Novamente, a trama discorre por duas linhas do tempo distintas, acompanhando a tensão e os desafios daquela vida comunitária nas ruínas do mundo, onde as raízes das árvores rapidamente já rompem o asfalto e quimeras animalescas podem atacar de qualquer direção e em qualquer formato, e passeando pela fantasia que Toby elabora para os Crakers com os relatos que ela mesma vai recebendo de Zeb. O que era o personagem mais interessante do segundo livro causa uma sensação conflituosa nesse. Zeb é um homem rancoroso, magoado e grosseiro que tenta verter toda gentileza que conhece para Toby enquanto ambos engajam num relacionamento. Sua história nos concede uma nova perspectiva das dinâmicas sociais e morais que coordenavam a sociedade antes de sua aniquilação, mostrando, sem maneirar no pessimismo, um passeio por inúmeras locações onde é impossível encontrar empatia, carinho humano ou alívio. Mesmo as relações que se estabelecem entre personagens são repletas de mentira, aflição e desconforto.
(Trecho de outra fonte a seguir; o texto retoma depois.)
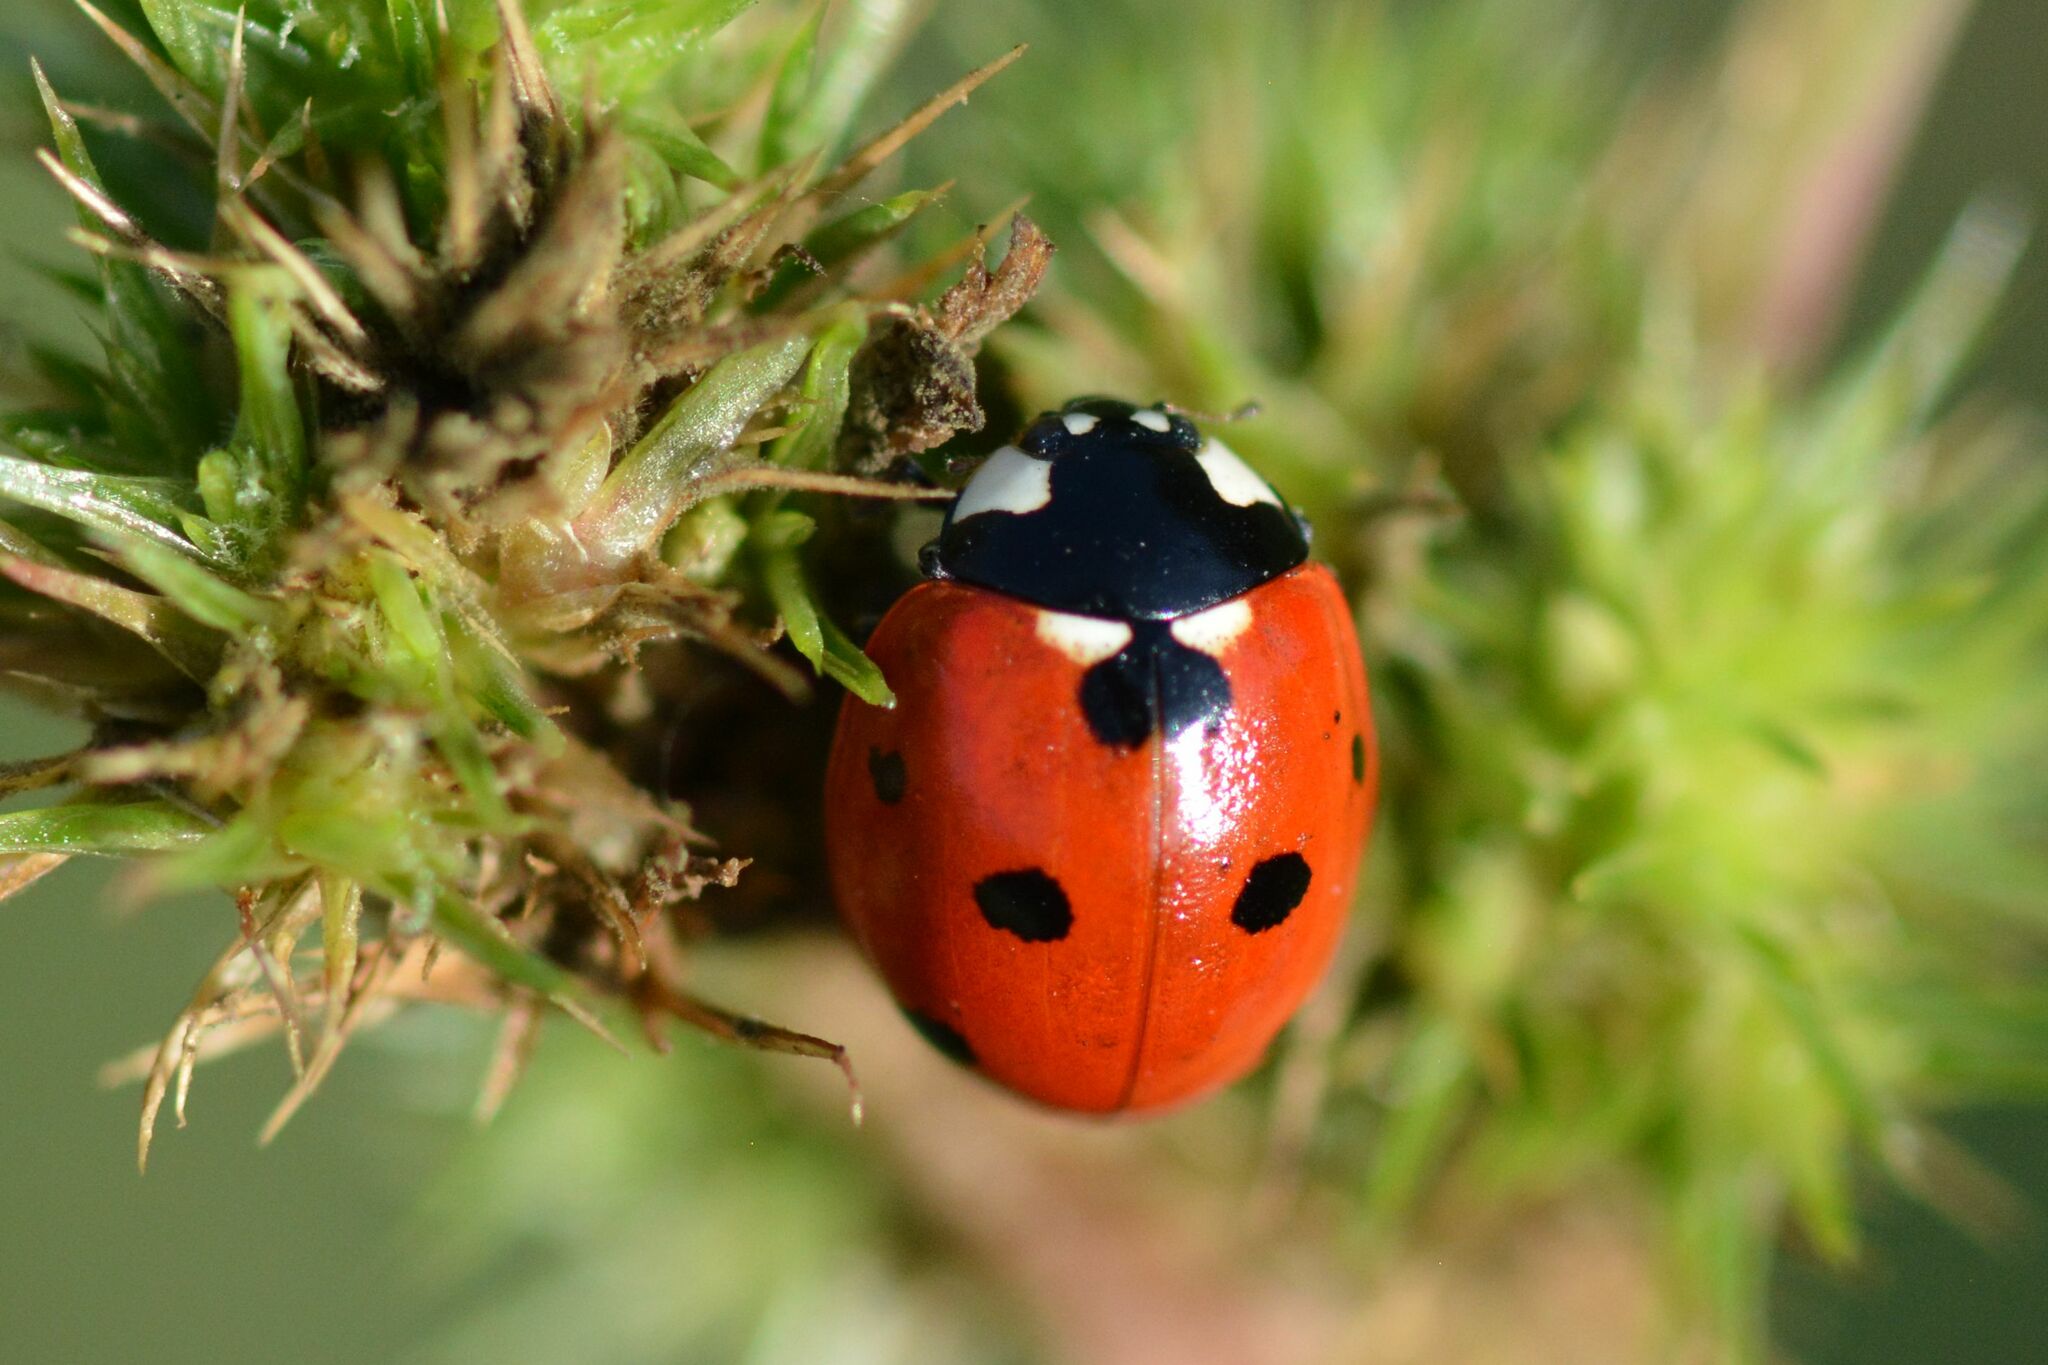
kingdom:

É como se o próprio indivíduo mundano já tivesse se misturado de modo indissociável dos dejetos que produz e não fosse mais uma saída viável para o desgosto de viver em comunidade.
O único respiro de afeto que Zeb temem sua jornada é através de seu irmão mais velho e [*****]mplice, Adão. Ambos eram herdeiros de uma fraude religiosa que escolheu o óleo como objeto de veneração e, portanto, tinham de se esconder permanentemente do faro do pai, um empreendedor da fé alheia.
Apesar de o livro expandir ainda mais o mundo iniciado em Oryx e Crake, sua construção tem certos tropeços e pendências pouco harmoniosas com o que vinha sendo construído. Jimmy e Ren, outros narradores, são menos que coadjuvantes aqui. O principal obstáculo dos personagens no presente é renegado às últimas páginas e com pouca construção ou recompensa, enquanto a história do passado ocupa tempo demais sem exercer muita importância no subtexto, estando ali mais para preencher lacunas dispersas – que não precisavam necessariamente de resposta – do que coincidir com o que está sendo dito no livro.
O histórico de Zeb importa porque acompanhamos a história através de Toby, que está apaixonada por ele, mas mesmo esse romance não parece ser conforto para ninguém ali. Imediatamente depois de conquistar seu interesse amoroso, Toby passa muitas páginas apenas refletindo sobre como outra das mulheres do acampamento, Fox, é fútil, ardilosa e vulgar. Sua insegurança toma conta e ela gasta um bom tempo sendo remoída pelo medo de Zeb traí-la com esta mulher tão sexual e imprópria. O livro tem umas percepções tão repentinamente misóginas de como se narrar mulheres que é estranho mesmo se o leitor apenas estiver convencido que essa é a perspectiva única e fragilizada da narradora, porque não parece que Toby seria assim. Contradições são bem-vindas em personagens, mas a falta de controle sobre as nuances desse dilema torna boa parte de Maddadão a leitura com menos consistência dos três livros, talvez uma delação do próprio esgotamento dessa história, ainda que consiga produzir poucos momentos de genuína sensibilidade humana entre seres improváveis – humanos e quase – incumbidos do futuro da espécie.